PROBLEM: Each line of the data below should be repeated exactly.

(MATERIAL FOR THIS TASK)

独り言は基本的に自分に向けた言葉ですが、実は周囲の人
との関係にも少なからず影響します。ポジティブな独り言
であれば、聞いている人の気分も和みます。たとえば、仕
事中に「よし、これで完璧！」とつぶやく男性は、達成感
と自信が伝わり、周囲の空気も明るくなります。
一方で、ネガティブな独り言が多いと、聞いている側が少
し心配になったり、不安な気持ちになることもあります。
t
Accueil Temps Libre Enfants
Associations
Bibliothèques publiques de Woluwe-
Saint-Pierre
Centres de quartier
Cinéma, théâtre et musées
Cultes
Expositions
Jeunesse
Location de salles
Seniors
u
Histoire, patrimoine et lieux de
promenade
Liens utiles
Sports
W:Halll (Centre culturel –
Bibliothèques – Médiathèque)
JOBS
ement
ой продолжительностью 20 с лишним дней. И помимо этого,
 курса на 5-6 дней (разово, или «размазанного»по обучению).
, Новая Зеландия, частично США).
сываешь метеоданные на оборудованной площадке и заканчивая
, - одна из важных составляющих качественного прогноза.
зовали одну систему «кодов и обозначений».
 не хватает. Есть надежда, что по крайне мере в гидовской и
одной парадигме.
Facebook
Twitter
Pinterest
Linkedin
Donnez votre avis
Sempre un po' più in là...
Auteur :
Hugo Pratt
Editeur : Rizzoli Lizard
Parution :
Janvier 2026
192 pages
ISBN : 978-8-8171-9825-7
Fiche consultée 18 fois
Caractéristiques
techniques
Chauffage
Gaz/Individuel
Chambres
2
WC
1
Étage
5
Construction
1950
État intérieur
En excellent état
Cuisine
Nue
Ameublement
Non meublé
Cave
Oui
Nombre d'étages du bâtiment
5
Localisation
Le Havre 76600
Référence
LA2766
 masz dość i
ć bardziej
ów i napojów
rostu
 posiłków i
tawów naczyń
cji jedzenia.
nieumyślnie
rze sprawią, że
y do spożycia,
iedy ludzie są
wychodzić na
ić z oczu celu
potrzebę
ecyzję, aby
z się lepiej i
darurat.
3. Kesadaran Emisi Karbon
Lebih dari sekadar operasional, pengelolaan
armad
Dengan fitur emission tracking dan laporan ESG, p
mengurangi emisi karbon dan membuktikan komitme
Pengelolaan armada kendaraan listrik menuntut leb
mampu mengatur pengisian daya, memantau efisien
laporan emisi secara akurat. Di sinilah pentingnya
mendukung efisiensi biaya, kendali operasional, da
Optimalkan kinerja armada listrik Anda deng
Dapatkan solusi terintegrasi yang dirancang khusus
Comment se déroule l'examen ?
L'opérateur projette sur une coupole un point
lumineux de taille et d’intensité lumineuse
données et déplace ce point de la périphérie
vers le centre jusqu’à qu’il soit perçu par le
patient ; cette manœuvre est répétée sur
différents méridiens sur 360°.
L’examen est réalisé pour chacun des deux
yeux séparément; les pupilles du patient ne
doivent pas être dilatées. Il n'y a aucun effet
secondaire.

(End MATERIAL FOR THIS TASK)

RESULT OF THE TASK:
独り言は基本的に自分に向けた言葉ですが、実は周囲の人
との関係にも少なからず影響します。ポジティブな独り言
であれば、聞いている人の気分も和みます。たとえば、仕
事中に「よし、これで完璧！」とつぶやく男性は、達成感
と自信が伝わり、周囲の空気も明るくなります。
一方で、ネガティブな独り言が多いと、聞いている側が少
し心配になったり、不安な気持ちになることもあります。
t
Accueil Temps Libre Enfants
Associations
Bibliothèques publiques de Woluwe-
Saint-Pierre
Centres de quartier
Cinéma, théâtre et musées
Cultes
Expositions
Jeunesse
Location de salles
Seniors
u
Histoire, patrimoine et lieux de
promenade
Liens utiles
Sports
W:Halll (Centre culturel –
Bibliothèques – Médiathèque)
JOBS
ement
ой продолжительностью 20 с лишним дней. И помимо этого,
 курса на 5-6 дней (разово, или «размазанного»по обучению).
, Новая Зеландия, частично США).
сываешь метеоданные на оборудованной площадке и заканчивая
, - одна из важных составляющих качественного прогноза.
зовали одну систему «кодов и обозначений».
 не хватает. Есть надежда, что по крайне мере в гидовской и
одной парадигме.
Facebook
Twitter
Pinterest
Linkedin
Donnez votre avis
Sempre un po' più in là...
Auteur :
Hugo Pratt
Editeur : Rizzoli Lizard
Parution :
Janvier 2026
192 pages
ISBN : 978-8-8171-9825-7
Fiche consultée 18 fois
Caractéristiques
techniques
Chauffage
Gaz/Individuel
Chambres
2
WC
1
Étage
5
Construction
1950
État intérieur
En excellent état
Cuisine
Nue
Ameublement
Non meublé
Cave
Oui
Nombre d'étages du bâtiment
5
Localisation
Le Havre 76600
Référence
LA2766
 masz dość i
ć bardziej
ów i napojów
rostu
 posiłków i
tawów naczyń
cji jedzenia.
nieumyślnie
rze sprawią, że
y do spożycia,
iedy ludzie są
wychodzić na
ić z oczu celu
potrzebę
ecyzję, aby
z się lepiej i
darurat.
3. Kesadaran Emisi Karbon
Lebih dari sekadar operasional, pengelolaan
armad
Dengan fitur emission tracking dan laporan ESG, p
mengurangi emisi karbon dan membuktikan komitme
Pengelolaan armada kendaraan listrik menuntut leb
mampu mengatur pengisian daya, memantau efisien
laporan emisi secara akurat. Di sinilah pentingnya
mendukung efisiensi biaya, kendali operasional, da
Optimalkan kinerja armada listrik Anda deng
Dapatkan solusi terintegrasi yang dirancang khusus
Comment se déroule l'examen ?
L'opérateur projette sur une coupole un point
lumineux de taille et d’intensité lumineuse
données et déplace ce point de la périphérie
vers le centre jusqu’à qu’il soit perçu par le
patient ; cette manœuvre est répétée sur
différents méridiens sur 360°.
L’examen est réalisé pour chacun des deux
yeux séparément; les pupilles du patient ne
doivent pas être dilatées. Il n'y a aucun effet
secondaire.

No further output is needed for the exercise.